P(y \mid \operatorname{do}(x), \operatorname{do}(z)) = P(y \mid \operatorname{do}(z))

By combining steps 3a and 3b, we get this:

P(y \mid \operatorname{do}(x), z) = P(y \mid \operatorname{do}(z))

Step 3c: Eliminate \operatorname{do}(z) via backdoor adjustment.

Now we need to turn P(y \mid \operatorname{do}(z)) into purely observational terms. In the original DAG, there is a backdoor path from Z to Y: Z \leftarrow X \leftarrow U \rightarrow Y. We can block this by adjusting for X (which is observed). Conditioning on and marginalizing over X:

P(y \mid \operatorname{do}(z)) = \sum_{x'} P(y \mid z, x') \times P(x')

NoteWhy can we adjust for X here?

When estimating the effect of Z on Y, X acts as a confounder (it causes Z and, through U, is associated with Y). Conditioning on X blocks the backdoor path Z \leftarrow X \leftarrow U \rightarrow Y. This works even though U is unobserved—X is sufficient because it intercepts the chain between U and Z.

More formally, we apply Rule 2 to get P(y \mid \operatorname{do}(z), x') = P(y \mid z, x') (since X blocks all backdoor paths from Z to Y), and Rule 3 to get P(x' \mid \operatorname{do}(z)) = P(x') (since there is no directed path from Z to X).

Step 4: Final formula

Finally, we can substitute everything back into Equation 6:

\begin{aligned} P(y \mid \operatorname{do}(x)) &= \sum_z \underbrace{P(y \mid \operatorname{do}(x), z)}_{\text{Step 3}} \times \underbrace{P(z \mid \operatorname{do}(x))}_{\text{Step 2}} \\ &= \sum_z \underbrace{\sum_{x'} P(y \mid z, x') \times P(x')}_{\text{Backdoor on } Z \to Y} \times \underbrace{P(z \mid x)}_{\text{Rule 2}} \end{aligned}

This gives us the official front-door adjustment formula:

\boxed{\rule{0pt}{1.5em}\;\; P(y \mid \operatorname{do}(x)) = \sum_z P(z \mid x) \sum_{x'} P(y \mid x', z) \times P(x') \;\;} \tag{7}

All \operatorname{do}(\cdot) operators are gone and term on the right-hand side is an ordinary observational quantity.
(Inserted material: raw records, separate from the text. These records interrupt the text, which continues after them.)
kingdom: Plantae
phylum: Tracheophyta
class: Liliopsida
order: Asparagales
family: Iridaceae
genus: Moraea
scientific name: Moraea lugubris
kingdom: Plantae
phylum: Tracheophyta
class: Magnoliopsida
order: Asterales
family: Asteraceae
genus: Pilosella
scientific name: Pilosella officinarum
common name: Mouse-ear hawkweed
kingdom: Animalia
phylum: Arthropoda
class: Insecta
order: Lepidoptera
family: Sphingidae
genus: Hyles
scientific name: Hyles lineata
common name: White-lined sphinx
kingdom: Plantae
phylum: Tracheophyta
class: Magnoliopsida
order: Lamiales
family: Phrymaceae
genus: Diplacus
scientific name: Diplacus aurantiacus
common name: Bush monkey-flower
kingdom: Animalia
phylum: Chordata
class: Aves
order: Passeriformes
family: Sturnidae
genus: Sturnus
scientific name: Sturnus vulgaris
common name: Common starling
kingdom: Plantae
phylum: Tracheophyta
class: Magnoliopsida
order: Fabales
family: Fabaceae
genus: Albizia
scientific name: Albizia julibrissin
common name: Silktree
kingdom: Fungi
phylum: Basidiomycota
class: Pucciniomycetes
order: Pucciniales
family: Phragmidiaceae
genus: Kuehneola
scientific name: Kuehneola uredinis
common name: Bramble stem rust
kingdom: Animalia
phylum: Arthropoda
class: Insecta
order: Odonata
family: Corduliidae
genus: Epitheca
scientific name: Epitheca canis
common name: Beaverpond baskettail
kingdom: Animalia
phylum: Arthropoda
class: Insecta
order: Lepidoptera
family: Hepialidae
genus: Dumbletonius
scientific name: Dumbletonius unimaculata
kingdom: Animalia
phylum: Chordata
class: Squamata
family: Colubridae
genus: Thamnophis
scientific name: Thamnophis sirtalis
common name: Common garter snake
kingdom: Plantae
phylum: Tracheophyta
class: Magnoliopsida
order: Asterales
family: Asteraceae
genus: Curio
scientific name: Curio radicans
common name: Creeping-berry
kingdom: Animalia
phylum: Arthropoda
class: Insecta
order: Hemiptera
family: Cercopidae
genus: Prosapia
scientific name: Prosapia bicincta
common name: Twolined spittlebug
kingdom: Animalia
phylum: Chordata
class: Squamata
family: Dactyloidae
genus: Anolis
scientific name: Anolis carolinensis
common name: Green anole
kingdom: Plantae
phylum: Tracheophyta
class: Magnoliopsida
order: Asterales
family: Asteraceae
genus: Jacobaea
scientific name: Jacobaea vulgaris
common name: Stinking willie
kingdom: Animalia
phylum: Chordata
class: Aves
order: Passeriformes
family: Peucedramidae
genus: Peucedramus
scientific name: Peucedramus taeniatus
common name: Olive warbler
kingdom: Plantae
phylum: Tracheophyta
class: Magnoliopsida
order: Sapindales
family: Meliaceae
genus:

We can then use this in two steps:

1. P(z \mid x): Estimate how X affects Z. This is unconfounded because U doesn’t directly affect Z.
2. \sum_{x'} P(y \mid x', z) \times P(x'): Estimate how Z affects Y, adjusting for X to block the backdoor path through U.

By chaining these two unconfounded estimates together, we recover the full causal effect of X on Y despite never observing U.

Footnotes

1. Strictly speaking, that’s not actually true! P(y \mid \operatorname{do}(x)) is an interventional distribution, while causal effects or estimands are contrasts of that distribution, like E[Y \mid \operatorname{do}(x = 1)] - E[Y \mid \operatorname{do}(x = 0)]. But for the sake of simplicity, we’ll pretend.